___ EXCERPTED TEXT ___
# 3m vinyl graphics for rims



## Tp_cruze (Apr 30, 2011)

I'm just wondering if anyone has purchased a kit like this and if you think it's worth it, if you like it, and if you think it will stick, etc.

I'm just looking into to doing some modifications to my Cruze.


----------



## VictoryRed08 (Feb 16, 2011)

Tp_cruze said:


> I'm just wondering if anyone has purchased a kit like this and if you think it's worth it, if you like it, and if you think it will stick, etc.
> 
> I'm just looking into to doing some modifications to my Cruze.


I haven't personally. Do you have pics of the product or a link?


----------



## Tp_cruze (Apr 30, 2011)

Chevrolet Cruze 17" Factory Wheel Rim Graphics Kit 3M on eBay.ca (item 250798284162 end time 02-May-11 12:27:41 EDT)


----------



## CHEVYCRUZE RS (Mar 29, 2011)

no man nooo! 
way to tacky in my opinion, if you really want to, buy new aftermarket rims, but dont do that to your cruze rims lol. 
if one side starts peeling that you gotta buy the entire set again over and over again......


----------



## iKermit (Dec 13, 2010)

Tp_cruze said:


> Chevrolet Cruze 17" Factory Wheel Rim Graphics Kit 3M on eBay.ca (item 250798284162 end time 02-May-11 12:27:41 EDT)


*facepalm* NONONO lol just save some cash and get rims. They look cheesy.


----------



## fenix (Mar 30, 2011)

and if you get new rims send me your stock ones


----------



## 70x7 (Apr 24, 2011)
___ RAW DATA ___
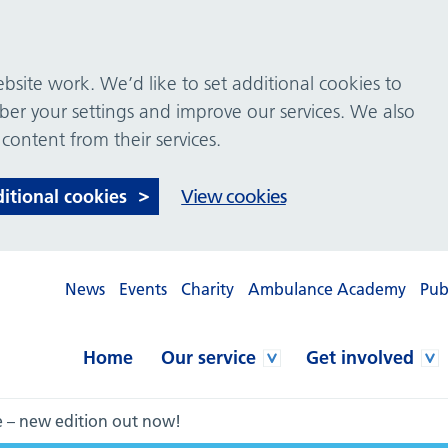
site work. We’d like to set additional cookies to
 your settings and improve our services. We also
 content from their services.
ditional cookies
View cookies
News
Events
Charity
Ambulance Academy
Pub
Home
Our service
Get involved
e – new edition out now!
___
(TASK SET):
1/ In the forum thread on 3M vinyl rim graphics, what wheel size is the graphics kit that Tp_cruze links made for?
2/ Continue the forum thread on 3M vinyl rim graphics from the point where it stops.

(RESPONSES BY ITEM NUMBER):
1/ 17-inch factory wheels on the Chevrolet Cruze.

2/
besides with the road conditions and rocks and whatnot, the vinyl probably wouldnt last too long. Now you can by a paint that comes in a pen/ thin brush style that you can use to do accents on your wheels.


----------



## Skilz10179 (Mar 22, 2011)

CHEVYCRUZE RS said:


> no man nooo!
> way to tacky in my opinion


I agree...


----------



## Tp_cruze (Apr 30, 2011)

Thanks for the feedback guys! I will stay away from the vinyl. I like my rims, so I'll just keep 'em the same.


----------



## Grim (Apr 12, 2011)

Nothing wrong with vinyl....for your bowties. lol 

Rims though, kind of a bit much. I'm going to get my stock 18 inchers powder coated black I think or just get flat black rims.


----------



## CHEVYCRUZE RS (Mar 29, 2011)

yeah since rims go through heavy conditions i wouldnt recommend vinyl on the rims. im leaving my rs rims on for now, saving some money for my Trifecta Tune lol...

P.S. OSAMAAAAA IS FINALLY DEAD!!!!!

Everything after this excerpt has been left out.